TRON takes over the mobile phone world

Ken Sakamura is the legendary founder of Japan’s claim to operating system fame: TRON. A quick Google reveals a robust web presence for Sakamura and TRON. Sakamura is also, of course, Bob’s professor from his ill-fated two-year sojourn in a doctoral program at Tokyo University.

Joi Ito recently posted a brief note about his dinner with Sakamura on his ubiquitous blog. It seems like Sakamura still has his endearing fixation on all kinds of cute little devices.

CNN reported on Sakamura and his TRON project. This was also picked up at Slashdot. Their bottom line: TRON is wildly successful, running on hundreds of millions of devices, and Sakamura is an unassuming genius who left billions of dollars on the table in the interest of seeing his technology benefit the world’s masses.

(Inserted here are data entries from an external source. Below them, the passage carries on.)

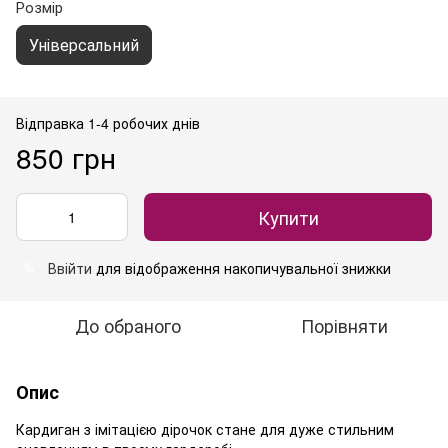
Розмір
Універсальний
Відправка 1-4 робочих днів
850 грн
Купити
Ввійти
для відображення накопичувальної знижки
%
До обраного
Порівняти
Опис
Кардиган з імітацією дірочок стане для дуже стильним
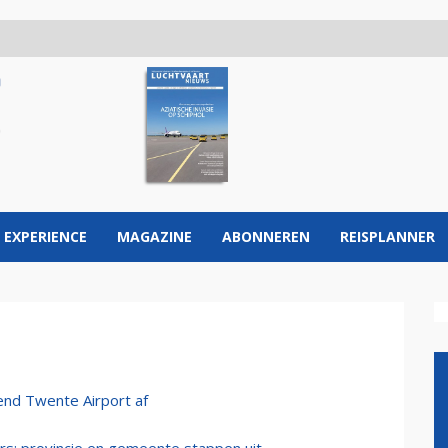
 EXPERIENCE
MAGAZINE
ABONNEREN
REISPLANNER
dend Twente Airport af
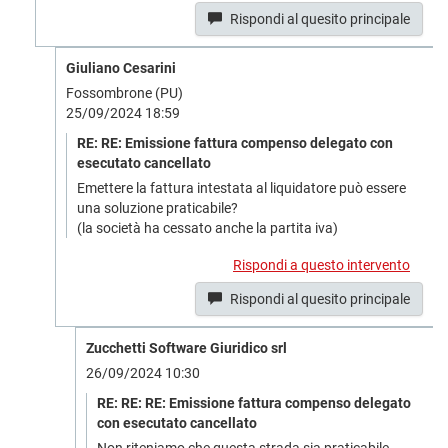
Rispondi al quesito principale
Giuliano Cesarini
Fossombrone (PU)
25/09/2024 18:59
RE: RE: Emissione fattura compenso delegato con
esecutato cancellato
Emettere la fattura intestata al liquidatore può essere
una soluzione praticabile?
(la società ha cessato anche la partita iva)
Rispondi a questo intervento
Rispondi al quesito principale
Zucchetti Software Giuridico srl
26/09/2024 10:30
RE: RE: RE: Emissione fattura compenso delegato
con esecutato cancellato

Well, sort of. What’s happened now is that the part of TRON they used to call ITRON, the real-time OS, has indeed become the OS of choice for lots of embedded devices, particularly phones. That’s because it’s small and fast and robust. But actually Sakamura didn’t invent ITRON —it came from another group at Tokyo University. As with all the parts of TRON, Sakamura was mainly responsible for finding the technology and sprinkling it with the TRON holy water—a laudable contribution not to be sneezed at. The notion, though, that Sakamura would have been a billionaire had he charged one cent per device is a bit illusory. First, clients used the product exactly because it was free. Second, Tokyo University professors at the time weren’t allowed to have side jobs. Third, I don’t knew who does the math at CNN, but to reach Bill Gates’ level of wealth at one cent per unit there would have to be 4.3 trillion TRON devices, something that even the visionary Sakamura, who has long dreamed of massively ubiquitous computing, could not imagine.

The other pieces of TRON did not fare nearly as well. The TRONCHIP was one of the most CISC-y chips ever designed, with the further bad fortune to come out right as the RISC winds were blowing strongly in the late ‘80s. CTRON was an NTT-sponsored OS for telephone switches that saw only sporadic use. BTRON was the poster boy of the TRON movement—a cool desktop OS clearly inspired by the Macintosh, and with some truly useful features like a network-shaped file model. Its technical merits aside, BTRON lost in the same way that DesqView lost the desktop wars. It simply could not make it past the barrier posed by the massive installed base, hardball marketing, herd mentality, and critical mass of Windows.

We all love Ken Sakamura. We love his TRON house. We love his TRON toilet (I still remember narrating a video about TRON where I had to explain the toilet in English). We love his cool toys, his unbridled imagination, his almost child-like amazement at neat technogadgets. He is certainly in line for a spiffy award from the Japanese Emperor once he gets a few more gray hairs. He unquestionably is the single best symbol of Japanese computing over the last couple of decades and the next couple of ones. It’s just too bad that neither Japanese computing nor Sakamura could accomplish much more during this period, all the ITRON phones out there notwithstanding.